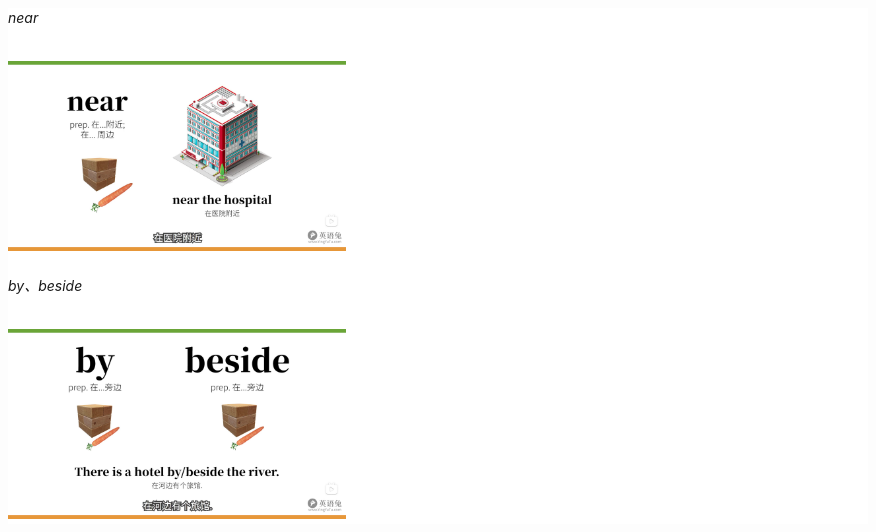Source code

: ###### near

<img src="./assets/assets.English/image-20231226033635035.png" alt="image-20231226033635035" style="zoom:33%;" />

###### by、beside

<img src="./assets/assets.English/image-20231226033701249.png" alt="image-20231226033701249" style="zoom:33%;" />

·····

### What to produce:
Reproduce verbatim the lines above. Begin with the line that contains "###### by、beside" and stop after the last line, including both.

### Completed exercise:
###### by、beside

<img src="./assets/assets.English/image-20231226033701249.png" alt="image-20231226033701249" style="zoom:33%;" />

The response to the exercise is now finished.